***** Records for processing
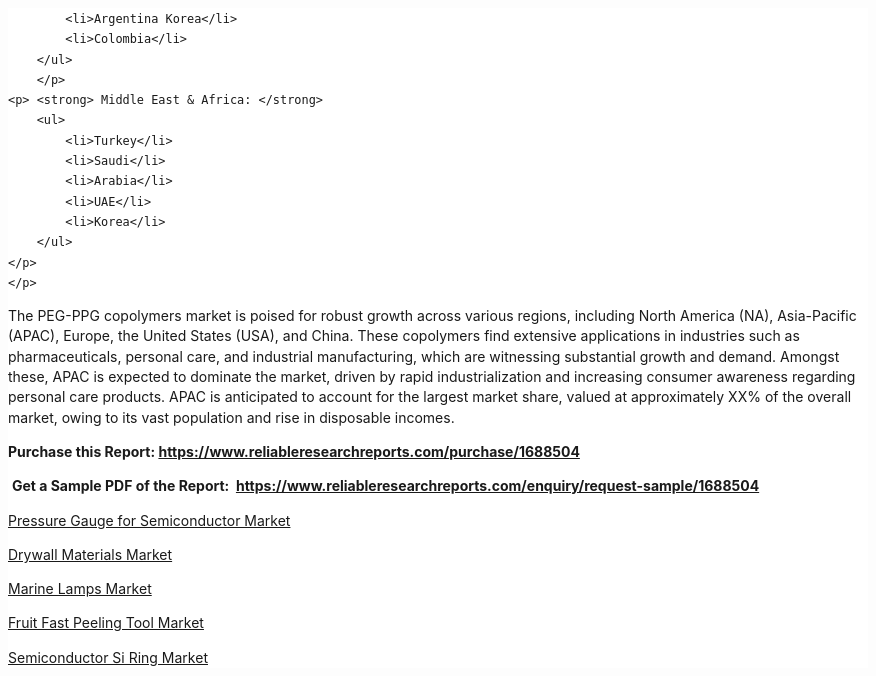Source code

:             <li>Argentina Korea</li>
            <li>Colombia</li>
        </ul>
        </p> 
    <p> <strong> Middle East & Africa: </strong>
        <ul>
            <li>Turkey</li>
            <li>Saudi</li>
            <li>Arabia</li>
            <li>UAE</li>
            <li>Korea</li>
        </ul>
    </p>
    </p>
<p><p>The PEG-PPG copolymers market is poised for robust growth across various regions, including North America (NA), Asia-Pacific (APAC), Europe, the United States (USA), and China. These copolymers find extensive applications in industries such as pharmaceuticals, personal care, and industrial manufacturing, which are witnessing substantial growth and demand. Amongst these, APAC is expected to dominate the market, driven by rapid industrialization and increasing consumer awareness regarding personal care products. APAC is anticipated to account for the largest market share, valued at approximately XX% of the overall market, owing to its vast population and rise in disposable incomes.</p></p>
<p><strong>Purchase this Report: <a href="https://www.reliableresearchreports.com/purchase/1688504">https://www.reliableresearchreports.com/purchase/1688504</a></strong></p>
<p>&nbsp;<strong>Get a Sample PDF of the Report:&nbsp;&nbsp;<a href="https://www.reliableresearchreports.com/enquiry/request-sample/1688504">https://www.reliableresearchreports.com/enquiry/request-sample/1688504</a></strong></p>
<p><strong></strong></p>
<p><p><a href="https://github.com/ruslanpoljakovrd177/Market-Research-Report-List-1/blob/main/pressure-gauge-for-semiconductor-market.md">Pressure Gauge for Semiconductor Market</a></p><p><a href="https://medium.com/@rogerking1949/drywall-materials-market-outlook-industry-overview-and-forecast-2023-to-2030-8af5b9a70991">Drywall Materials Market</a></p><p><a href="https://www.linkedin.com/pulse/marine-lamps-market-size-growth-forecast-from-2023-/">Marine Lamps Market</a></p><p><a href="https://medium.com/@elisamohr1910/analyzing-fruit-fast-peeling-tool-market-global-industry-perspective-and-forecast-2023-to-2030-c35420707409">Fruit Fast Peeling Tool Market</a></p><p><a href="https://github.com/gulaimolin/Market-Research-Report-List-1/blob/main/semiconductor-si-ring-market.md">Semiconductor Si Ring Market</a></p></p>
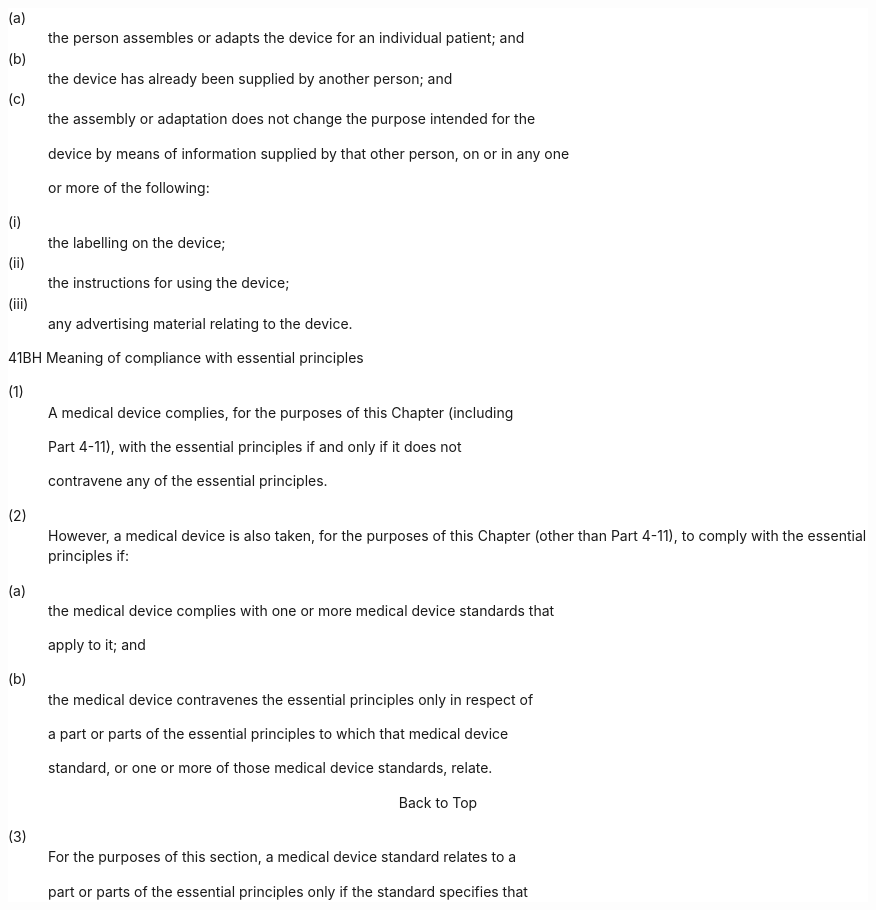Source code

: </dd> </dl></dl>

<dl compact=""><dl compact=""><dl compact="">

<dt>(a)</dt><dd>the person assembles or adapts the device for an individual patient; and</dd>

<dt>(b)</dt><dd>the device has already been supplied by another person; and</dd>

<dt>(c)</dt><dd>the assembly or adaptation does not change the purpose intended for the

device by means of information supplied by that other person, on or in any one

or more of the following:

</dd>

</dl></dl></dl>

<dl compact=""><dl compact=""><dl compact=""><dl compact="">

<dt>(i)</dt><dd>the labelling on the device;</dd>

<dt>(ii)</dt><dd>the instructions for using the device;</dd>

<dt>(iii)</dt><dd>any advertising material relating to the device.

</dd>

</dl></dl></dl></dl>

41BH  Meaning of compliance with essential principles

<dl compact=""><dl compact="">

<dt>(1)</dt><dd>A medical device complies, for the purposes of this Chapter (including

Part&#160;4-11), with the essential principles if and only if it does not

contravene any of the essential principles.</dd> <dt>(2)</dt><dd>However, a medical device is also taken, for the purposes of this Chapter (other than Part&#160;4-11), to comply with the essential principles if: </dd> </dl></dl>

<dl compact=""><dl compact=""><dl compact="">

<dt>(a)</dt><dd>the medical device complies with one or more medical device standards that

apply to it; and</dd>

<dt>(b)</dt><dd>the medical device contravenes the essential principles only in respect of

a part or parts of the essential principles to which that medical device

standard, or one or more of those medical device standards, relate.

</dd>

</dl></dl></dl>

<center>Back to Top</center>

<dl compact=""><dl compact="">

<dt>(3)</dt><dd>For the purposes of this section, a medical device standard relates to a

part or parts of the essential principles only if the standard specifies that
**********
Reproduce the source text of every record above character for character, leaving out the pictures.

Task result:
Source code

:             <li>Argentina Korea</li>
            <li>Colombia</li>
        </ul>
        </p> 
    <p> <strong> Middle East & Africa: </strong>
        <ul>
            <li>Turkey</li>
            <li>Saudi</li>
            <li>Arabia</li>
            <li>UAE</li>
            <li>Korea</li>
        </ul>
    </p>
    </p>
<p><p>The PEG-PPG copolymers market is poised for robust growth across various regions, including North America (NA), Asia-Pacific (APAC), Europe, the United States (USA), and China. These copolymers find extensive applications in industries such as pharmaceuticals, personal care, and industrial manufacturing, which are witnessing substantial growth and demand. Amongst these, APAC is expected to dominate the market, driven by rapid industrialization and increasing consumer awareness regarding personal care products. APAC is anticipated to account for the largest market share, valued at approximately XX% of the overall market, owing to its vast population and rise in disposable incomes.</p></p>
<p><strong>Purchase this Report: <a href="https://www.reliableresearchreports.com/purchase/1688504">https://www.reliableresearchreports.com/purchase/1688504</a></strong></p>
<p>&nbsp;<strong>Get a Sample PDF of the Report:&nbsp;&nbsp;<a href="https://www.reliableresearchreports.com/enquiry/request-sample/1688504">https://www.reliableresearchreports.com/enquiry/request-sample/1688504</a></strong></p>
<p><strong></strong></p>
<p><p><a href="https://github.com/ruslanpoljakovrd177/Market-Research-Report-List-1/blob/main/pressure-gauge-for-semiconductor-market.md">Pressure Gauge for Semiconductor Market</a></p><p><a href="https://medium.com/@rogerking1949/drywall-materials-market-outlook-industry-overview-and-forecast-2023-to-2030-8af5b9a70991">Drywall Materials Market</a></p><p><a href="https://www.linkedin.com/pulse/marine-lamps-market-size-growth-forecast-from-2023-/">Marine Lamps Market</a></p><p><a href="https://medium.com/@elisamohr1910/analyzing-fruit-fast-peeling-tool-market-global-industry-perspective-and-forecast-2023-to-2030-c35420707409">Fruit Fast Peeling Tool Market</a></p><p><a href="https://github.com/gulaimolin/Market-Research-Report-List-1/blob/main/semiconductor-si-ring-market.md">Semiconductor Si Ring Market</a></p></p>
Source code

: </dd> </dl></dl>

<dl compact=""><dl compact=""><dl compact="">

<dt>(a)</dt><dd>the person assembles or adapts the device for an individual patient; and</dd>

<dt>(b)</dt><dd>the device has already been supplied by another person; and</dd>

<dt>(c)</dt><dd>the assembly or adaptation does not change the purpose intended for the

device by means of information supplied by that other person, on or in any one

or more of the following:

</dd>

</dl></dl></dl>

<dl compact=""><dl compact=""><dl compact=""><dl compact="">

<dt>(i)</dt><dd>the labelling on the device;</dd>

<dt>(ii)</dt><dd>the instructions for using the device;</dd>

<dt>(iii)</dt><dd>any advertising material relating to the device.

</dd>

</dl></dl></dl></dl>

41BH  Meaning of compliance with essential principles

<dl compact=""><dl compact="">

<dt>(1)</dt><dd>A medical device complies, for the purposes of this Chapter (including

Part&#160;4-11), with the essential principles if and only if it does not

contravene any of the essential principles.</dd> <dt>(2)</dt><dd>However, a medical device is also taken, for the purposes of this Chapter (other than Part&#160;4-11), to comply with the essential principles if: </dd> </dl></dl>

<dl compact=""><dl compact=""><dl compact="">

<dt>(a)</dt><dd>the medical device complies with one or more medical device standards that

apply to it; and</dd>

<dt>(b)</dt><dd>the medical device contravenes the essential principles only in respect of

a part or parts of the essential principles to which that medical device

standard, or one or more of those medical device standards, relate.

</dd>

</dl></dl></dl>

<center>Back to Top</center>

<dl compact=""><dl compact="">

<dt>(3)</dt><dd>For the purposes of this section, a medical device standard relates to a

part or parts of the essential principles only if the standard specifies that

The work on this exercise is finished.